### [Job]
Without the pictures, write the listing out again exactly as it appears.

### [Extracted information]
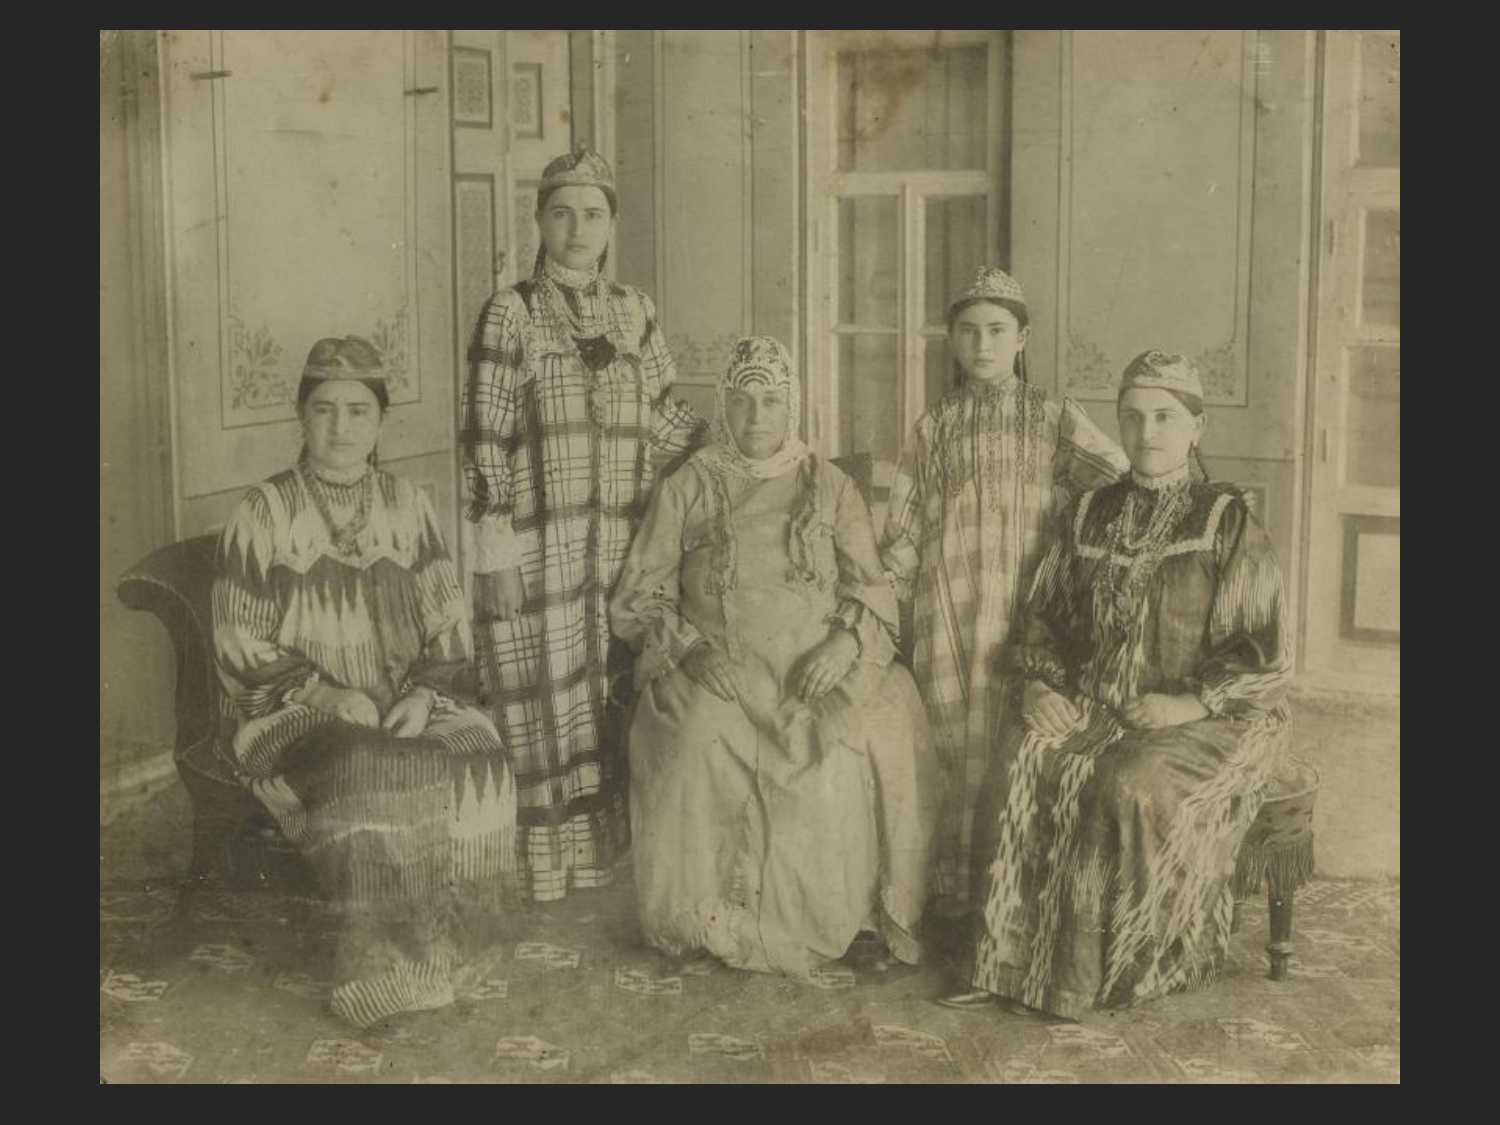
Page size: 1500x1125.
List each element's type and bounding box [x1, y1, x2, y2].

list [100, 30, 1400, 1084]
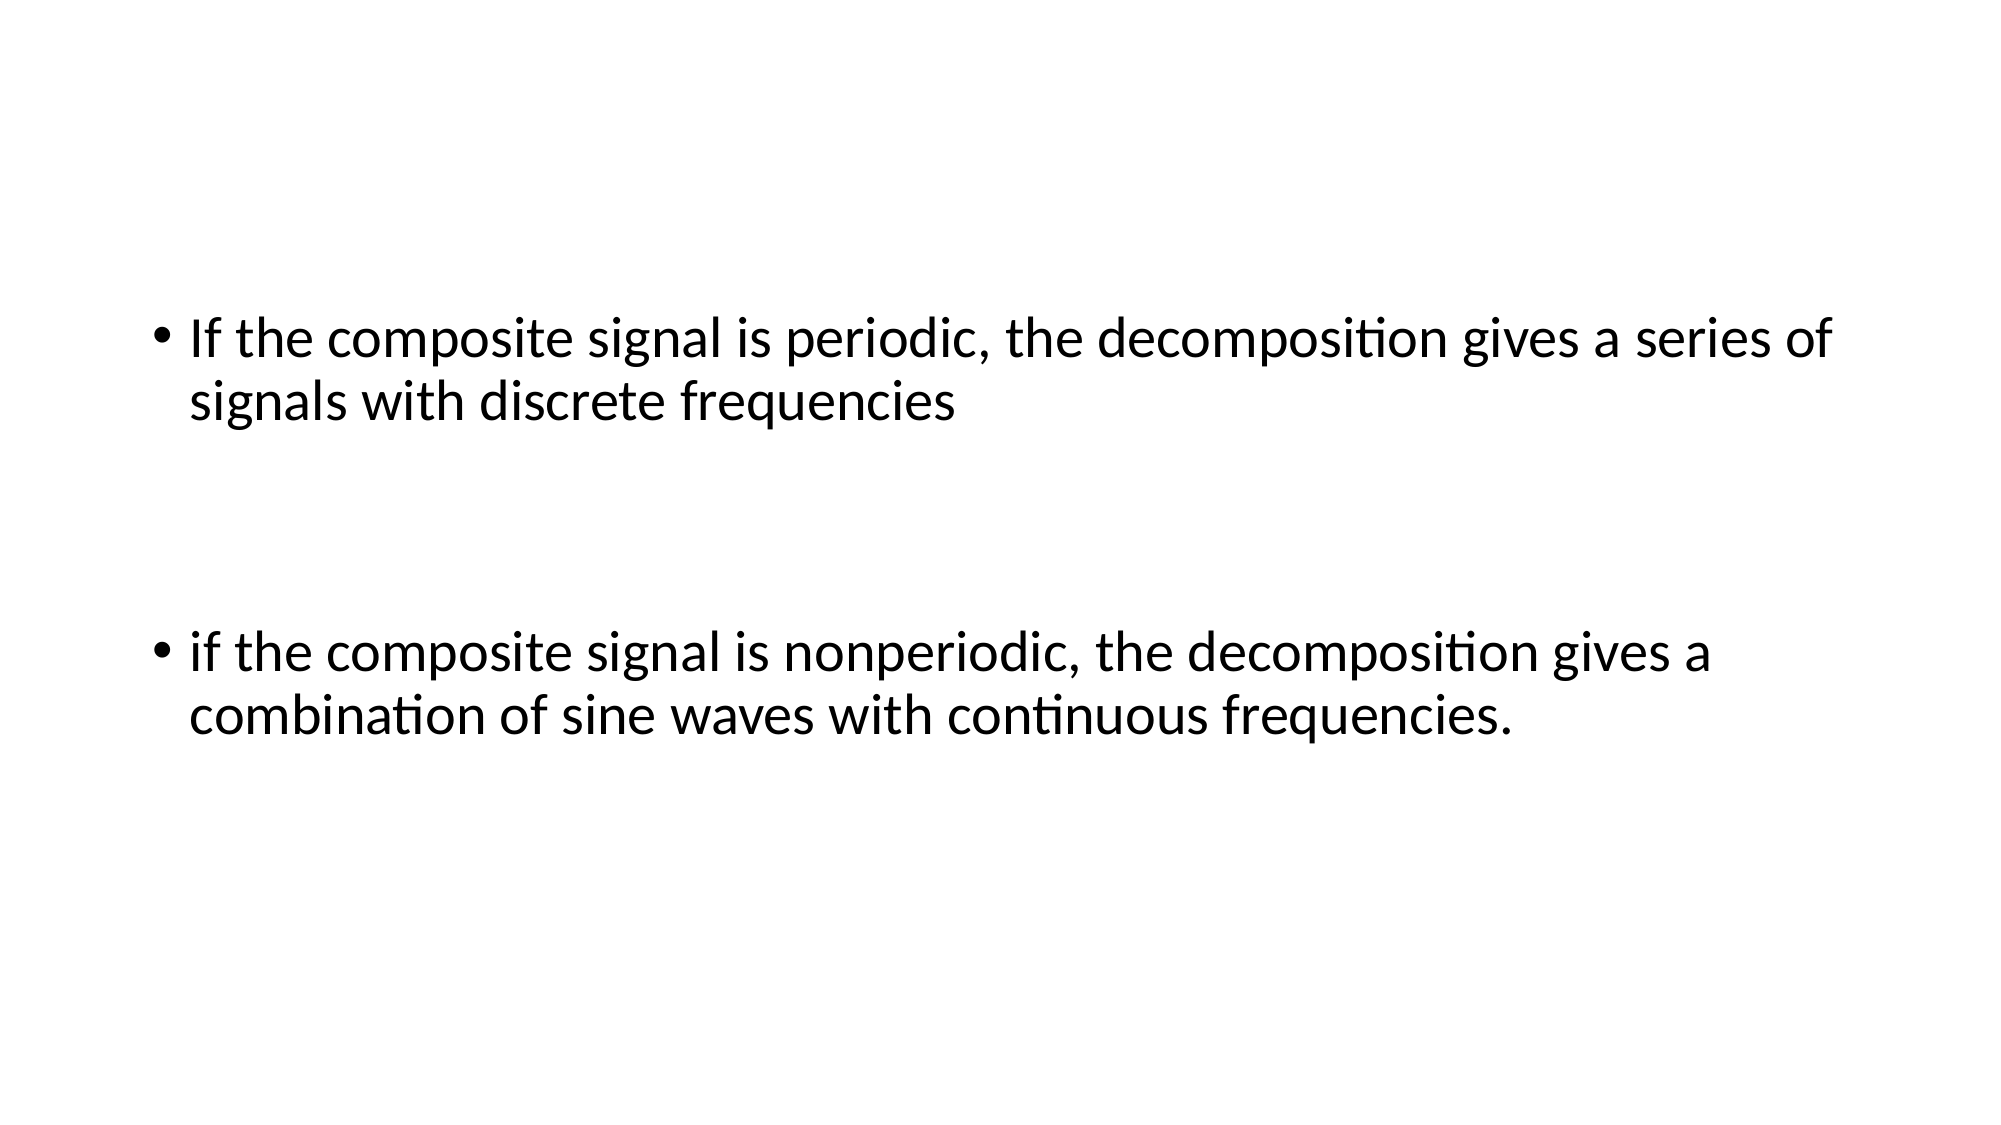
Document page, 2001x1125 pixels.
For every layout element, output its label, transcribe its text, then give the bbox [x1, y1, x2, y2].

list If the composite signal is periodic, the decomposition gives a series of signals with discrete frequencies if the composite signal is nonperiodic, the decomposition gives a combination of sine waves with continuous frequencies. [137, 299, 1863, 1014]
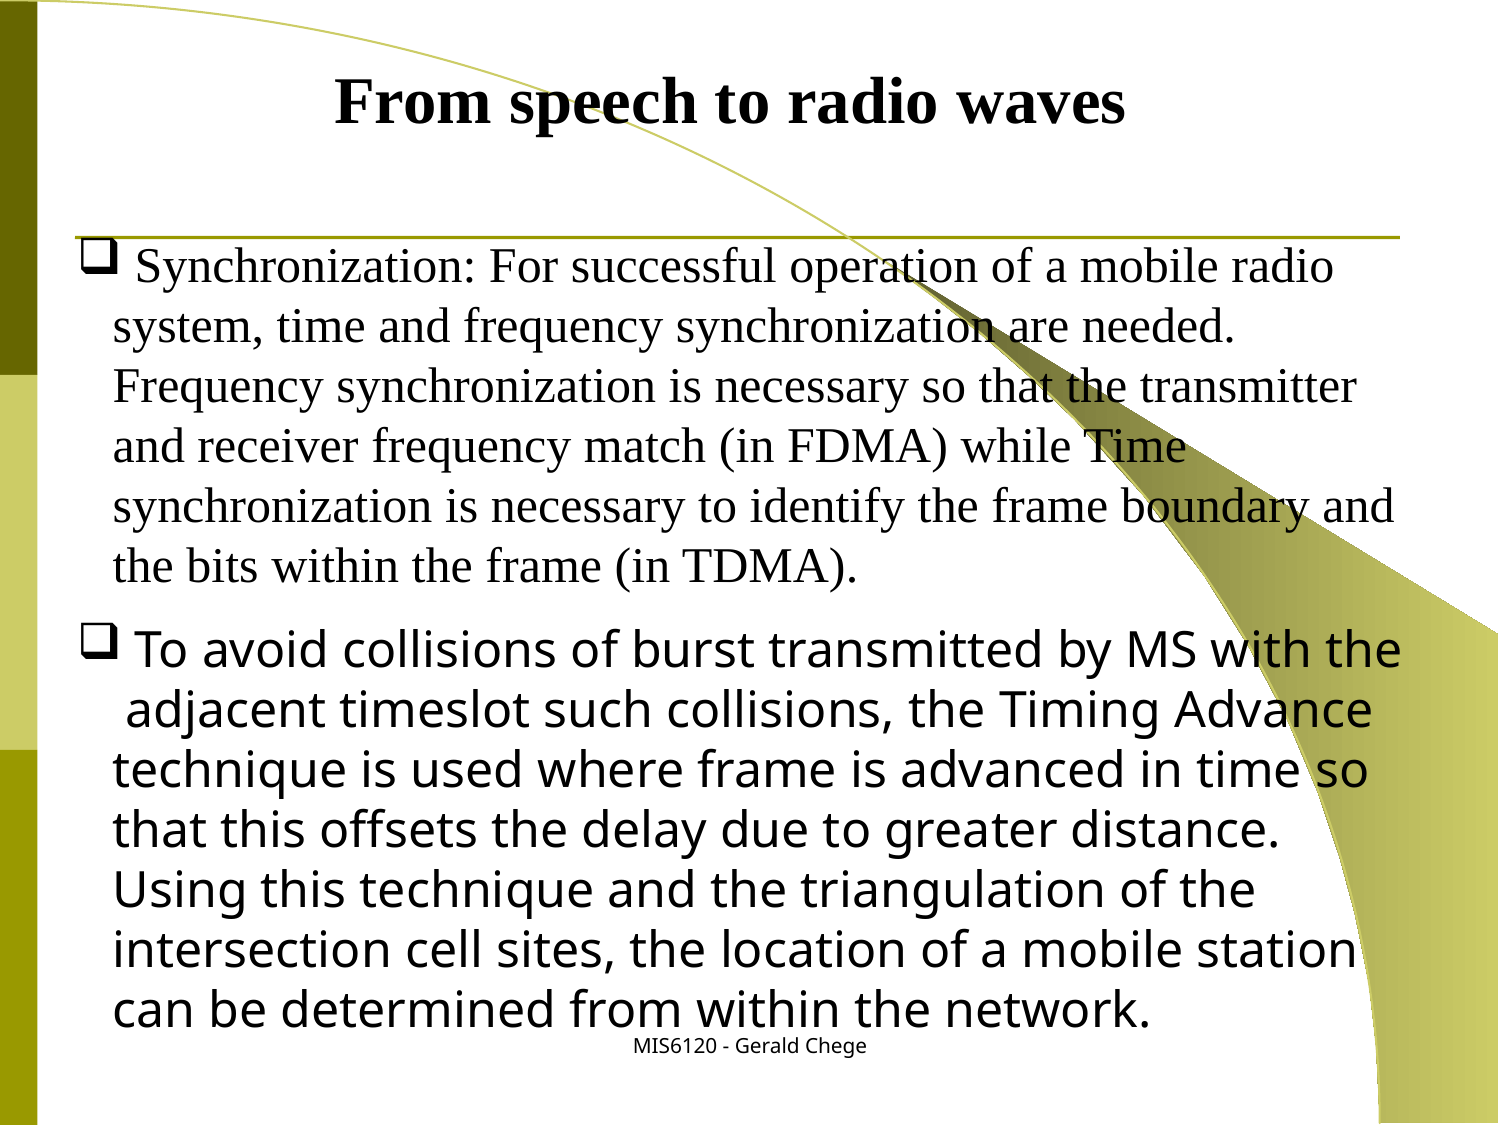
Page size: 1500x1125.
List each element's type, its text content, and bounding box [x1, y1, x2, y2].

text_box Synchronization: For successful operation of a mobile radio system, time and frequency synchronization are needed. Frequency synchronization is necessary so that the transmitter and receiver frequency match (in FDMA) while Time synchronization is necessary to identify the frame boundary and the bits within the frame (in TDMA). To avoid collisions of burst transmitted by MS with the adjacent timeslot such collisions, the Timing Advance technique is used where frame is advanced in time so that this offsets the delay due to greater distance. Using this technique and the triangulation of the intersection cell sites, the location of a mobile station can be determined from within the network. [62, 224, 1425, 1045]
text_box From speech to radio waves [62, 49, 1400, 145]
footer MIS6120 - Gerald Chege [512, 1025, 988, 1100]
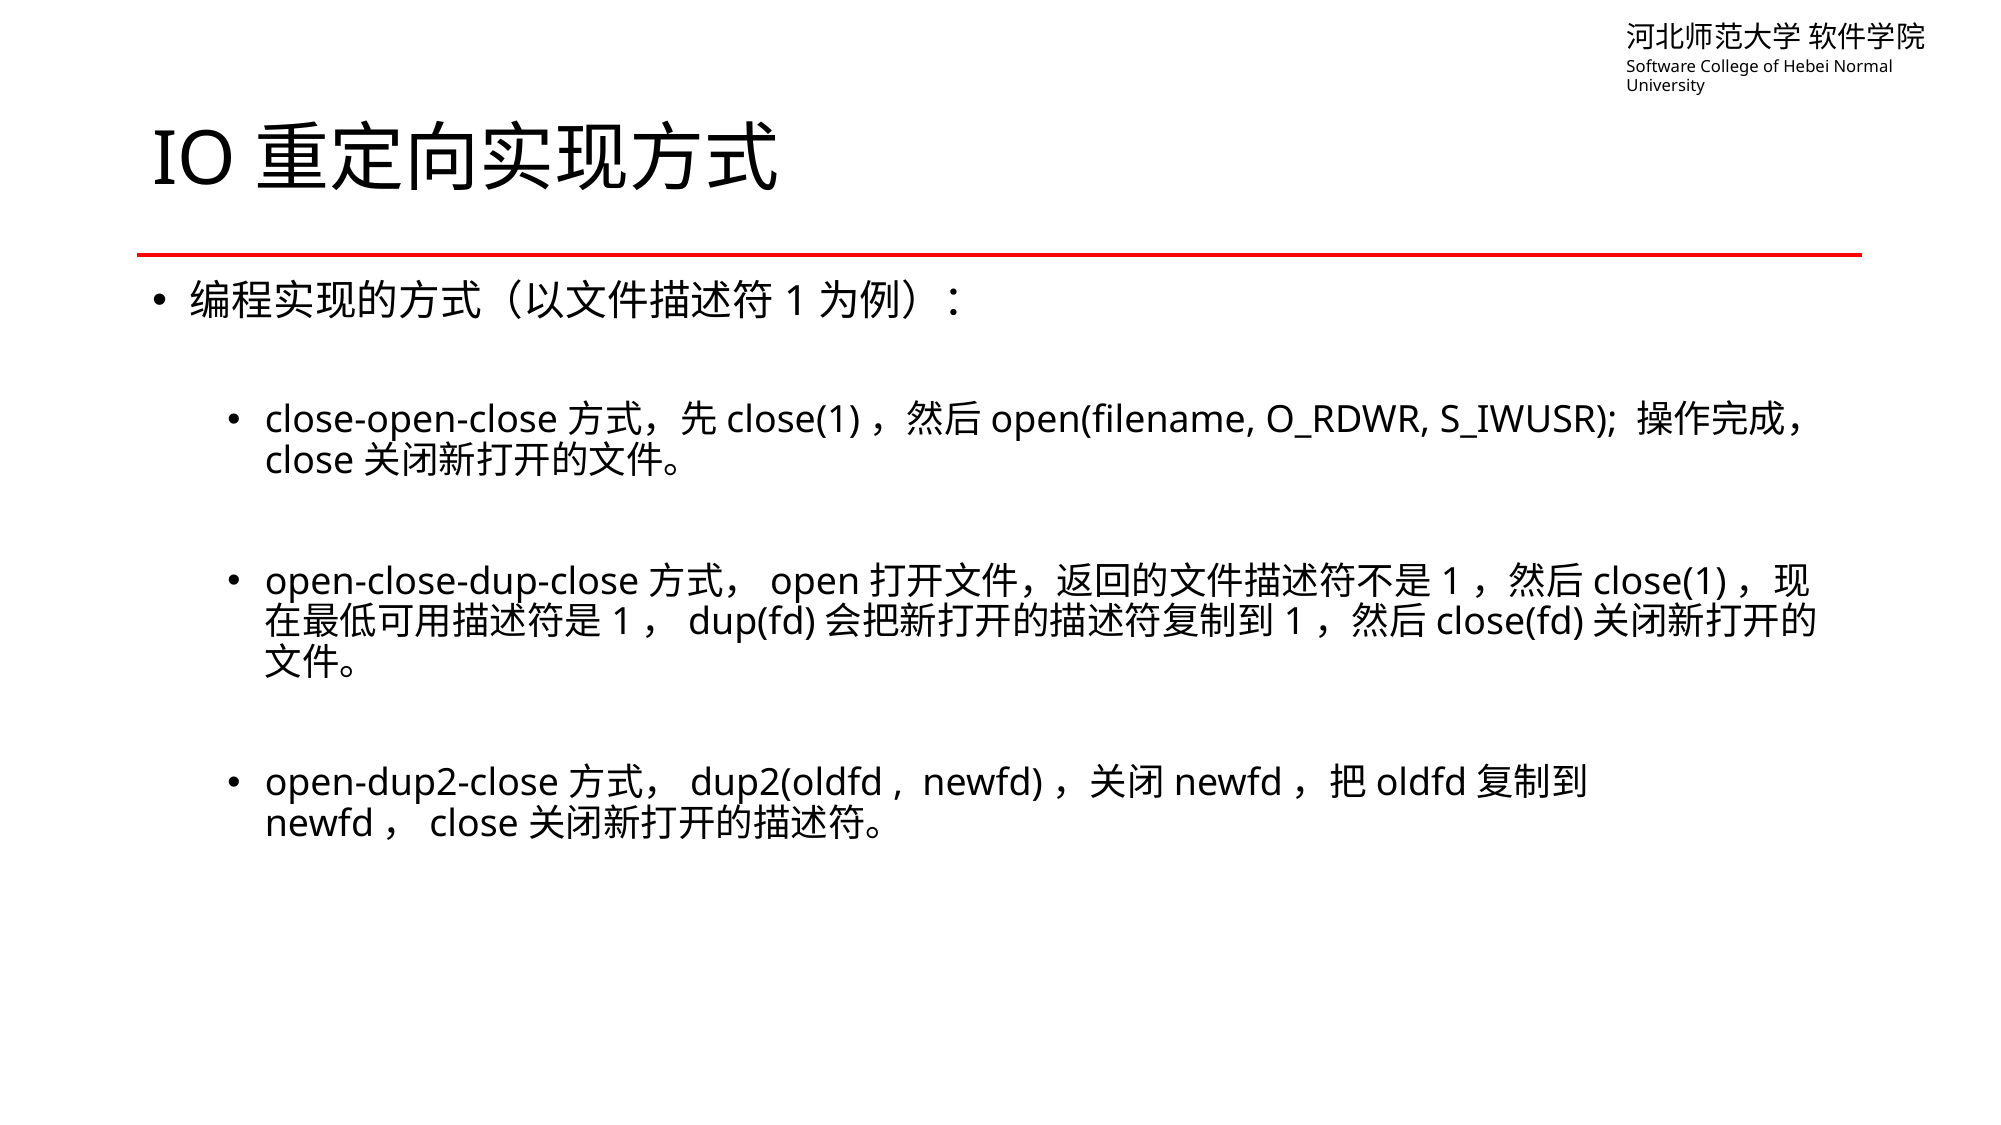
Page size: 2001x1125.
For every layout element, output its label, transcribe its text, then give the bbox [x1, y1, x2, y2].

### [Worked solution]
Page size: 1500x1125.
List each element's type and bounding box [x1, y1, x2, y2].

list [100, 30, 1400, 1084]
Document page, 2001x1125 pixels.
For every layout element, output its label, transcribe its text, then give the bbox [x1, y1, x2, y2].

list If the composite signal is periodic, the decomposition gives a series of signals with discrete frequencies if the composite signal is nonperiodic, the decomposition gives a combination of sine waves with continuous frequencies. [137, 299, 1863, 1014]
Page size: 1500x1125.
List each element's type, its text content, and bounding box [x1, y1, x2, y2].

text_box Synchronization: For successful operation of a mobile radio system, time and frequency synchronization are needed. Frequency synchronization is necessary so that the transmitter and receiver frequency match (in FDMA) while Time synchronization is necessary to identify the frame boundary and the bits within the frame (in TDMA). To avoid collisions of burst transmitted by MS with the adjacent timeslot such collisions, the Timing Advance technique is used where frame is advanced in time so that this offsets the delay due to greater distance. Using this technique and the triangulation of the intersection cell sites, the location of a mobile station can be determined from within the network. [62, 224, 1425, 1045]
text_box From speech to radio waves [62, 49, 1400, 145]
footer MIS6120 - Gerald Chege [512, 1025, 988, 1100]
Page size: 2001x1125.
For every layout element, output its label, transcribe its text, then give the bbox [x1, y1, x2, y2].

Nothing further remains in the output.